Dr. Bergenstal: The biggest change is monitoring blood sugar. You have to poke your finger and know where your blood sugar is. You can’t rely on “oh, I feel OK.” So that’s a change. Luckily we have really good technology today. The blood-sugar test is a 5-second test. It’s not painless, but it’s gotten a lot better.
No. 2, the goal for most people with Type 2 diabetes is to control or lose weight. The main lifestyle changes are eating more consistently, eating a better balance of foods and getting some exercise. Our general guidelines are lose 5 percent of your body weight and exercise 30 minutes a day most days, which means five days a week. For people at risk for diabetes, those two factors reduced their chance of getting it by 58 percent. People think “I have to lose 100 pounds,” but it turns out that the first 5 percent has the most effect on your body’s ability to control or prevent the disease: It appears to get your insulin working again. After that first 5 percent, people have more energy, and they can continue to lose weight.
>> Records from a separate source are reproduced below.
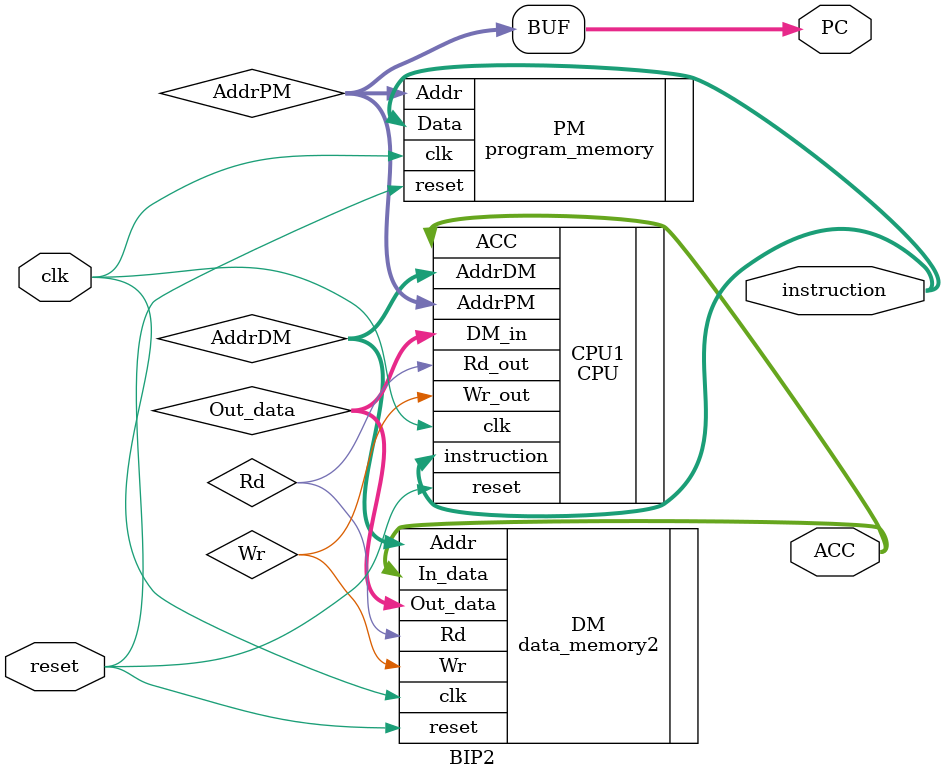
<source format=v>
`timescale 1ns / 1ps
module BIP2
(clk, reset, ACC, instruction, PC);
	
	// Entradas modulo
	input clk, reset;
	
	// Salidas modulo
	//output wire [15:0] result;
	
	// Variables internas
	wire Rd, Wr;
	output wire [15:0] instruction;
	wire [10:0] AddrPM, AddrDM;
	output wire [15:0] ACC;
	wire [15:0] Out_data;
	output wire [10:0] PC;
	
	
	
	// Instanciacion de PM
	program_memory PM(
		.clk(clk), 
		.reset(reset),
		.Addr(AddrPM),
		.Data(instruction)
	);
	
	
	// Instanciacion de DM
	data_memory2 DM(
		.clk(clk),
		.reset(reset),
		.Rd(Rd),
		.Wr(Wr),
		.Addr(AddrDM),
		.In_data(ACC),
		.Out_data(Out_data)
	);
	
	// Instanciacion de CPU
	CPU CPU1(
		.clk(clk),
		.reset(reset),
		.instruction(instruction),
		.DM_in(Out_data),
		.AddrPM(AddrPM),
		.AddrDM(AddrDM),
		.ACC(ACC),
		.Rd_out(Rd),
		.Wr_out(Wr)
	);
	
	assign PC = AddrPM;
	 
endmodule

</source>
Body & More: Is adult-onset diabetes always weight-related? If not, what are other causes?
Dr. Bergenstal: Eighty percent of adult cases are overweight, 20 percent aren’t. That’s where you say, is Type 2 caused just from being overweight? No, there’s a genetic predisposition, and something triggers it. And genetics win, even if you aren’t overweight. The 20 percent of folks that have this adult type, they make insulin but their bodies don’t utilize it properly. So the term we use is “insulin resistant.”
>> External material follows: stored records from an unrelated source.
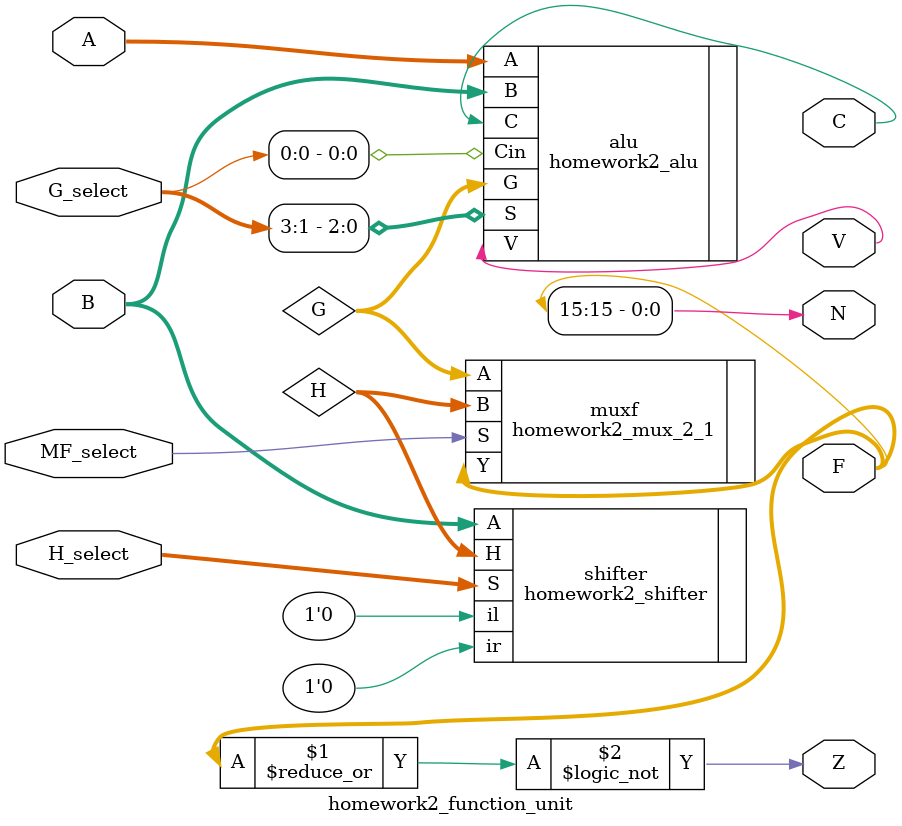
<source format=v>
`timescale 1ns / 1ps
module homework2_function_unit (
    input      [15:0] A,
    input      [15:0] B, 
    input      [3:0] G_select,  // ALU ops select/cin {S[2:0],Cin}
    input      [1:0] H_select,  // Shifter ops select {S[2:0]}
    input      MF_select,       // select for MUX F 
    output     C,               // carry flag
    output     N,               // negative flag
    output     V,               // overflow flag
    output     Z,               // zero flag
    output     [15:0] F
    );
    
    wire [15:0] G; // output register for ALU
    wire [15:0] H; // output register for Shifter
    
    homework2_alu alu(
        .A(A),
        .B(B),
        .S(G_select[3:1]),
        .Cin(G_select[0]),
        .C(C),
        .V(V),
        .G(G)    
    );
    
    homework2_shifter shifter(
        .A(B),
        .S(H_select),
        .ir(1'b0),
        .il(1'b0),
        .H(H)
    );
    
    homework2_mux_2_1 muxf(
        .A(G),
        .B(H),
        .S(MF_select),
        .Y(F)
    );
    
    assign Z = ~| F;         // Z detect
    assign N = (F[15] == 1); // N detect if MSB was 1
    
endmodule // homework2_function_unit




















</source>
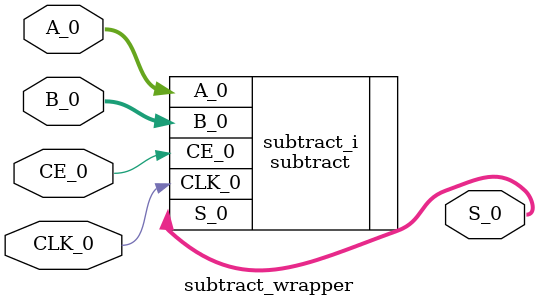
<source format=v>
`timescale 1 ps / 1 ps

module subtract_wrapper
   (A_0,
    B_0,
    CE_0,
    CLK_0,
    S_0);
  input [12:0]A_0;
  input [12:0]B_0;
  input CE_0;
  input CLK_0;
  output [12:0]S_0;

  wire [12:0]A_0;
  wire [12:0]B_0;
  wire CE_0;
  wire CLK_0;
  wire [12:0]S_0;

  subtract subtract_i
       (.A_0(A_0),
        .B_0(B_0),
        .CE_0(CE_0),
        .CLK_0(CLK_0),
        .S_0(S_0));
endmodule

</source>
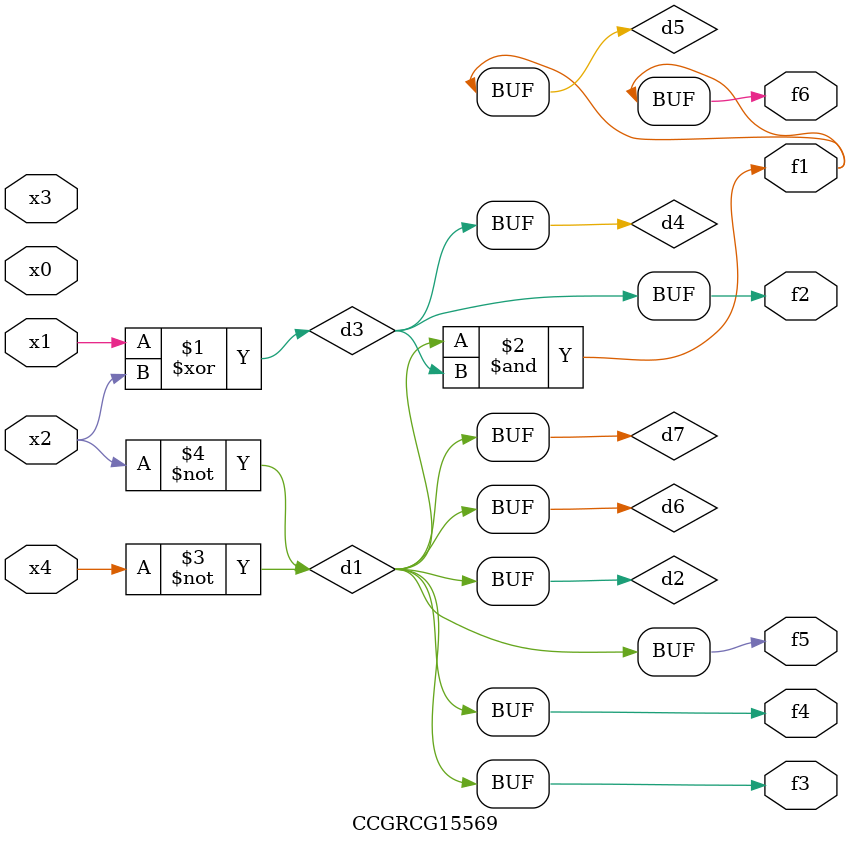
<source format=v>
module CCGRCG15569(
	input x0, x1, x2, x3, x4,
	output f1, f2, f3, f4, f5, f6
);

	wire d1, d2, d3, d4, d5, d6, d7;

	not (d1, x4);
	not (d2, x2);
	xor (d3, x1, x2);
	buf (d4, d3);
	and (d5, d1, d3);
	buf (d6, d1, d2);
	buf (d7, d2);
	assign f1 = d5;
	assign f2 = d4;
	assign f3 = d7;
	assign f4 = d7;
	assign f5 = d7;
	assign f6 = d5;
endmodule

</source>
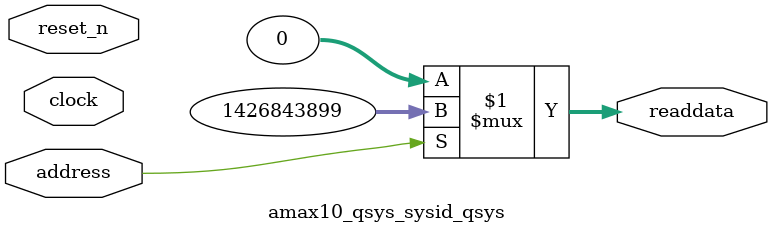
<source format=v>

`timescale 1ns / 1ps
// synthesis translate_on

// turn off superfluous verilog processor warnings 
// altera message_level Level1 
// altera message_off 10034 10035 10036 10037 10230 10240 10030 

module amax10_qsys_sysid_qsys (
               // inputs:
                address,
                clock,
                reset_n,

               // outputs:
                readdata
             )
;

  output  [ 31: 0] readdata;
  input            address;
  input            clock;
  input            reset_n;

  wire    [ 31: 0] readdata;
  //control_slave, which is an e_avalon_slave
  assign readdata = address ? 1426843899 : 0;

endmodule




</source>
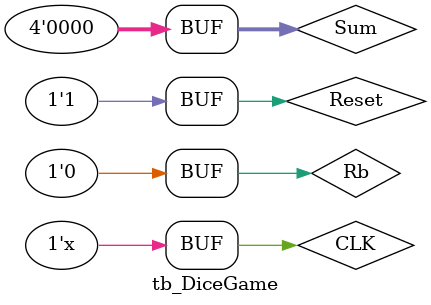
<source format=v>
module DiceGame(Rb, Reset, CLK, Sum, Roll, Win, Lose);

input		Rb;
input		Reset;
input		CLK;
input	[3:0]	Sum;
output		Roll;
output		Win;
output		Lose;

reg		Roll;
reg		Win;
reg		Lose;

reg	[2:0]	State;
reg	[2:0]	Nextstate;
reg	[3:0]	Point;
reg		Sp;

initial
begin
	State = 0;
	Nextstate = 0;
	Point = 2;
end

always@(Rb or Reset or Sum or State)
begin
	Sp = 1'b0;
	Roll = 1'b0;
	Win = 1'b0;
	Lose = 1'b0;
	Nextstate = 0;
	case(State)
		3'd0:
		begin
			if(Rb == 1'b1)
			begin
				Nextstate = 1;
			end
		end
		3'd1:
		begin
			if(Rb == 1'b1)
			begin
				Roll = 1'b1;
			end
			else if(Sum == 7 | Sum == 11)
			begin
				Nextstate = 2;
			end
			else if(Sum == 2 | Sum == 3 | Sum == 12)
			begin
				Nextstate = 3;
			end
			else
			begin
				Sp = 1'b1;
				Nextstate = 4;
			end
		end
		3'd2://Win
		begin
			Win = 1;
			if(Reset == 1)
				Nextstate = 0;
			else
				Nextstate = 2;
		end
		3'd3://Lose
		begin
			Lose = 1;
			if(Reset == 1)
				Nextstate = 0;
			else
				Nextstate = 3;
		end
		3'd4:
		begin
			if(Rb == 1'b1)
			begin
				Nextstate = 5;
			end
			else
				Nextstate = 4;
		end
		3'd5:
		begin
			if(Rb == 1'b1)
			begin
				Roll = 1'b1;
			end
			else if(Sum == Point)
				Nextstate = 2;
			else if(Sum == 7)
				Nextstate = 3;
			else
				Nextstate = 4;
		end
	endcase
end

always@(posedge CLK)
begin
	State <= Nextstate;
	if(Sp == 1'b1)
	begin
		Point <= Sum;
	end
end

endmodule


module tb_DiceGame;

reg		Rb;
reg		Reset;
reg		CLK;
reg	[3:0]	Sum;
wire		Roll;
wire		Win;
wire		Lose;

DiceGame	UUT	(Rb, Reset, CLK, Sum, Roll, Win, Lose);

initial	CLK = 0;
always	#5 CLK = ~CLK;

initial
begin
	#10	Rb = 0; Reset = 0; Sum = 4'd0;
	#10	Rb = 1; Reset = 0; Sum = 4'd0;
	#10	Rb = 0; Reset = 0; Sum = 4'd7;//Win1
	#10	Rb = 0; Reset = 1; Sum = 4'd0;

	#10	Rb = 0; Reset = 0; Sum = 4'd0;
	#10	Rb = 1; Reset = 0; Sum = 4'd0;
	#10	Rb = 0; Reset = 0; Sum = 4'd11;//Win1
	#10	Rb = 0; Reset = 1; Sum = 4'd0;
	
	#10	Rb = 0; Reset = 0; Sum = 4'd0;
	#10	Rb = 1; Reset = 0; Sum = 4'd0;
	#10	Rb = 0; Reset = 0; Sum = 4'd2;//Lose1
	#10	Rb = 0; Reset = 1; Sum = 4'd0;
	
	#10	Rb = 0; Reset = 0; Sum = 4'd0;
	#10	Rb = 1; Reset = 0; Sum = 4'd0;
	#10	Rb = 0; Reset = 0; Sum = 4'd3;//Lose1
	#10	Rb = 0; Reset = 1; Sum = 4'd0;
	
	#10	Rb = 0; Reset = 0; Sum = 4'd0;
	#10	Rb = 1; Reset = 0; Sum = 4'd0;
	#10	Rb = 0; Reset = 0; Sum = 4'd12;//Lose1
	#10	Rb = 0; Reset = 1; Sum = 4'd0;

	//Second Phase
	#10	Rb = 0; Reset = 0; Sum = 4'd0;
	#10	Rb = 1; Reset = 0; Sum = 4'd0;
	#10	Rb = 0; Reset = 0; Sum = 4'd1;
	#10	Rb = 1; Reset = 0; Sum = 4'd0;
	#10	Rb = 0; Reset = 0; Sum = 4'd2;//Again
	#10	Rb = 1; Reset = 0; Sum = 4'd0;
	#10	Rb = 0; Reset = 0; Sum = 4'd1;//Win Eq
	#10	Rb = 0; Reset = 1; Sum = 4'd0;

	#10	Rb = 0; Reset = 0; Sum = 4'd0;
	#10	Rb = 1; Reset = 0; Sum = 4'd0;
	#10	Rb = 0; Reset = 0; Sum = 4'd14;
	#10	Rb = 1; Reset = 0; Sum = 4'd0;
	#10	Rb = 0; Reset = 0; Sum = 4'd7;//Lose2
	#10	Rb = 0; Reset = 1; Sum = 4'd0;
end

endmodule

</source>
There is a strong genetic tendency toward diabetes. Something has to tip it over: weight gain, getting really inactive, even taking some medications such as prednisone (a steroid). Pregnancy can also tip you over in the form of gestational diabetes. Pregnancy is a stress test on the pancreas, and if you have a tendency toward diabetes, pregnancy might make you flunk the test. Twenty percent of women who get gestational diabetes keep it after they deliver, but all women who’ve had it during pregnancy should get checked once a year. More than 50 percent will get diabetes (again) over the next 10 years if they don’t do the preventive things we’ve been talking about.
Body & More: How and when does diabetes become dangerous?
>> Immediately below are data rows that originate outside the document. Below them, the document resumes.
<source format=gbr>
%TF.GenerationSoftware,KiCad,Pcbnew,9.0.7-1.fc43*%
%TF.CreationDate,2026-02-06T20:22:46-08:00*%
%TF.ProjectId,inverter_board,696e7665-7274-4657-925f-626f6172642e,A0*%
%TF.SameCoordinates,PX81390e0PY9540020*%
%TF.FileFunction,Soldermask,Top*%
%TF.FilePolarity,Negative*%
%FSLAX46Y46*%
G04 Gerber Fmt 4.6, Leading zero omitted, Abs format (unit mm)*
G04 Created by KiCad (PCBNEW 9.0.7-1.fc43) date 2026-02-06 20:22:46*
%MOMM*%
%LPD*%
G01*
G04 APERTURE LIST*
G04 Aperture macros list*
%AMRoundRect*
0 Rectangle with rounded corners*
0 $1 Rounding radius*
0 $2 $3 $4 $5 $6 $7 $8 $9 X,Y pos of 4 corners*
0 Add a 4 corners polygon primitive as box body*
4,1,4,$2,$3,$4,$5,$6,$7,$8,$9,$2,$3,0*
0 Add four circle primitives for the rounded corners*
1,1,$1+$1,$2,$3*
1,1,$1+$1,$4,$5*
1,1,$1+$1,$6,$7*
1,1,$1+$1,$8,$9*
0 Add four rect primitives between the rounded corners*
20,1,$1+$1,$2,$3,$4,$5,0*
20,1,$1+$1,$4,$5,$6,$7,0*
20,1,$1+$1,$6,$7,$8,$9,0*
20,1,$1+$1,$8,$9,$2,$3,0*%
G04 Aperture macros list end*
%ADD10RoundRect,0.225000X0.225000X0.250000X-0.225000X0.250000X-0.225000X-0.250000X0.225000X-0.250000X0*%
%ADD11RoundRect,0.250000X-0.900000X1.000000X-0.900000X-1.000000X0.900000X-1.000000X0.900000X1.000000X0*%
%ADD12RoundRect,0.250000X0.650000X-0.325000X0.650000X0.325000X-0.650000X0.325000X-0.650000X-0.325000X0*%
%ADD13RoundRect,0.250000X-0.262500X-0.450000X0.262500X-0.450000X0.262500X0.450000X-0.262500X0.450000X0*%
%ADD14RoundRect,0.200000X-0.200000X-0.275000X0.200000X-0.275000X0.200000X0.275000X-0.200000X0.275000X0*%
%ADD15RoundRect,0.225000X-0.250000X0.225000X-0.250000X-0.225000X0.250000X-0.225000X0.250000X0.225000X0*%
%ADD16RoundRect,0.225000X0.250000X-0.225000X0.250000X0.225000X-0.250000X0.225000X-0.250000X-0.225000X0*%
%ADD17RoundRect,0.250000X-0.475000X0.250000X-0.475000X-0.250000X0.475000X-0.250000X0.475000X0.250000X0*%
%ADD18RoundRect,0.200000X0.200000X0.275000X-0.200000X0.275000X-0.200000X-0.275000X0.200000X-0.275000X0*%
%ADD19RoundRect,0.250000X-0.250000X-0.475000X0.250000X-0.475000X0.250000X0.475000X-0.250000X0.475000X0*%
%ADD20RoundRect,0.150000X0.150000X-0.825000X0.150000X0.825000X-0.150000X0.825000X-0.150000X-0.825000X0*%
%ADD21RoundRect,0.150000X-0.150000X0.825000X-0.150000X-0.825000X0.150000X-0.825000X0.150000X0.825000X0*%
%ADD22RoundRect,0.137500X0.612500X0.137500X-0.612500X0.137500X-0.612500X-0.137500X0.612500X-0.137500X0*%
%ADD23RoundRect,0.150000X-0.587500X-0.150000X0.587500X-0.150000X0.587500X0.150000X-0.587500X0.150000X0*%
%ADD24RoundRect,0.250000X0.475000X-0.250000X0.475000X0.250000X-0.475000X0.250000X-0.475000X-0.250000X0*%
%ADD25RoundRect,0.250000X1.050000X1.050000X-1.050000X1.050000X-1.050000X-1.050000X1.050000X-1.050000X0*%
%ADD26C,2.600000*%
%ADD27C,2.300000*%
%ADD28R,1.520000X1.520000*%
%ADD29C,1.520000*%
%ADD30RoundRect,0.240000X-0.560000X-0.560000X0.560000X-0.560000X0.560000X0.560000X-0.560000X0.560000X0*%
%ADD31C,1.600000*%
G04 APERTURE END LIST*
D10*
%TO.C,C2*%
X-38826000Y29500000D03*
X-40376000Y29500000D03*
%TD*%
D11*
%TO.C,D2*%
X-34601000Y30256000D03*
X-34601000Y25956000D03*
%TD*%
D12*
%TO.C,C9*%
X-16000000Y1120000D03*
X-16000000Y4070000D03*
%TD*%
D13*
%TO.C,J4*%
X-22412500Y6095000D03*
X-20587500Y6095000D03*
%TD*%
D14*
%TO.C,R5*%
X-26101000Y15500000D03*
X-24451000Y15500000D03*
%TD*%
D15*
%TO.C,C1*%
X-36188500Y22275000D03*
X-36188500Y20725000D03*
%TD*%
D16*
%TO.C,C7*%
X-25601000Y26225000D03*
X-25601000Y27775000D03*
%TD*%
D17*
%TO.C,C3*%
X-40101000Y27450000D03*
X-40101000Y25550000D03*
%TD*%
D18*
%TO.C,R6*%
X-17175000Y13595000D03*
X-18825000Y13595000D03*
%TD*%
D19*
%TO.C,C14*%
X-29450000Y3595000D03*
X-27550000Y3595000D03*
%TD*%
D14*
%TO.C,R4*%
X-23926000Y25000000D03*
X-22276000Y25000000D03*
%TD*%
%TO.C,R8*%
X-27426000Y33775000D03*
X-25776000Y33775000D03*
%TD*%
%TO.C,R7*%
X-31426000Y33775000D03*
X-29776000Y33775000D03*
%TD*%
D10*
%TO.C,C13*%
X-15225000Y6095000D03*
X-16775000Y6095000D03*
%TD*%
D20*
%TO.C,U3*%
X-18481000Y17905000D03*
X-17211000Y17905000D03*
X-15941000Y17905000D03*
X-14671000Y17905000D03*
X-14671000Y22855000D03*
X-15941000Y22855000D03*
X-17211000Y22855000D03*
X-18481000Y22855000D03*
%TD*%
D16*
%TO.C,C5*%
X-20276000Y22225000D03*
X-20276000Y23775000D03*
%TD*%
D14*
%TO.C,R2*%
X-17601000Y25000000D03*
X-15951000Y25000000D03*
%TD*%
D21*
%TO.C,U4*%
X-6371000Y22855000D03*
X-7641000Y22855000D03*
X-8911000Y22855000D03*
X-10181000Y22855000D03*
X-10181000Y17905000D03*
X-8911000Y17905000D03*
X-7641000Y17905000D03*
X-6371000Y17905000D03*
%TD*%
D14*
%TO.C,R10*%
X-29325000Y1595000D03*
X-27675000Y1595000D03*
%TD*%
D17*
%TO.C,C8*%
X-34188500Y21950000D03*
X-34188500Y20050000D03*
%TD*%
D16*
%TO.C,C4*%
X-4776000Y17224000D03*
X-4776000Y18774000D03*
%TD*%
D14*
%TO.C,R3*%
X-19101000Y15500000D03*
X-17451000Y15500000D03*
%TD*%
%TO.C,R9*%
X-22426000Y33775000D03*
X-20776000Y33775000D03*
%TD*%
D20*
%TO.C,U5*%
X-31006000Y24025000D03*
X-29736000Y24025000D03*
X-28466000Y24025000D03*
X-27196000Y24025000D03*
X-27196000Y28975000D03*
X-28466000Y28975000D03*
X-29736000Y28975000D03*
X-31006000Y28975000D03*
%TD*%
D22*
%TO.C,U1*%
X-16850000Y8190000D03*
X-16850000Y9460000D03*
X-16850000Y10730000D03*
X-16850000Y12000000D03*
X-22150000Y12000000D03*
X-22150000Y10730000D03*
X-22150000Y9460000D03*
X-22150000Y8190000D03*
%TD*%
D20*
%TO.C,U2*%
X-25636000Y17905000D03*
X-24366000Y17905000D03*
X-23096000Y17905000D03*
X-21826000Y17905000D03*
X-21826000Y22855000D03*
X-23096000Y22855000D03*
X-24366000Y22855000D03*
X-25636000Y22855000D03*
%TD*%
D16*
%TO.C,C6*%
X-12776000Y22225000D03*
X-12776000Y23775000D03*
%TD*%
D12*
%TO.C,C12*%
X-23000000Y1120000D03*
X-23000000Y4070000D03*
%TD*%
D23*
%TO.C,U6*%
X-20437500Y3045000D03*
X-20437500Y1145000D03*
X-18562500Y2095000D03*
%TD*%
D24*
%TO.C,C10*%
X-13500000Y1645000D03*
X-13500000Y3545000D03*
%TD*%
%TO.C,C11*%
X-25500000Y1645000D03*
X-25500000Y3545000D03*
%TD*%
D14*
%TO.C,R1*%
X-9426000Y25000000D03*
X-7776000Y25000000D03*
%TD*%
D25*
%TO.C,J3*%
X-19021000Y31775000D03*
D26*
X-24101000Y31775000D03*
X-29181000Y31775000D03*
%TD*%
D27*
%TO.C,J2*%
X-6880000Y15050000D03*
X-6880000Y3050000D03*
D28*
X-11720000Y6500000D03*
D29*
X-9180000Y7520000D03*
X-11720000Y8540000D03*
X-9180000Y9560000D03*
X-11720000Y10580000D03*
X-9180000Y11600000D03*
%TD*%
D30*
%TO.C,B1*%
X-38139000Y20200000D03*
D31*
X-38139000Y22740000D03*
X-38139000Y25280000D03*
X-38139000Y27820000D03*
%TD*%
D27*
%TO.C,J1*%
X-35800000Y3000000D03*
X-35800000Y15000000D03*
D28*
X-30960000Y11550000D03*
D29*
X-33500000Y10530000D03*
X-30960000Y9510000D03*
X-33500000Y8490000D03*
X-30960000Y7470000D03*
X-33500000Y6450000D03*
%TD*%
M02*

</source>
Dr. Bergenstal: Diabetes is the No. 1 cause of blindness in adults. It causes kidney failure and amputations, and people with diabetes have two to four times the risk of a heart attack. But people with uncontrolled diabetes have all these risks. If you’re able to get your blood sugars into normal ranges, you can lead a healthy, active life.
The therapies we have today can work if the patient is educated. There’s also an inhaled insulin coming, which might help for people who don’t want to take a shot. And there’s a new blood test called the A1C that tells what your blood sugar average has been for the last three months. The glucose stick tells you at the moment; we recommend both. Day to day testing lets you see how diet and exercise drops blood sugar: You can walk around the block and see your blood sugar drop 40 points.
Body & More: Can exercise, diet and weight loss reverse diabetes?
Dr. Bergenstal: Be careful of the word “reverse.” You can control it and get off medicine. Does that mean you don’t have diabetes anymore? No. It means you got your blood sugars under control. If you start eating wrong again, you will get it again.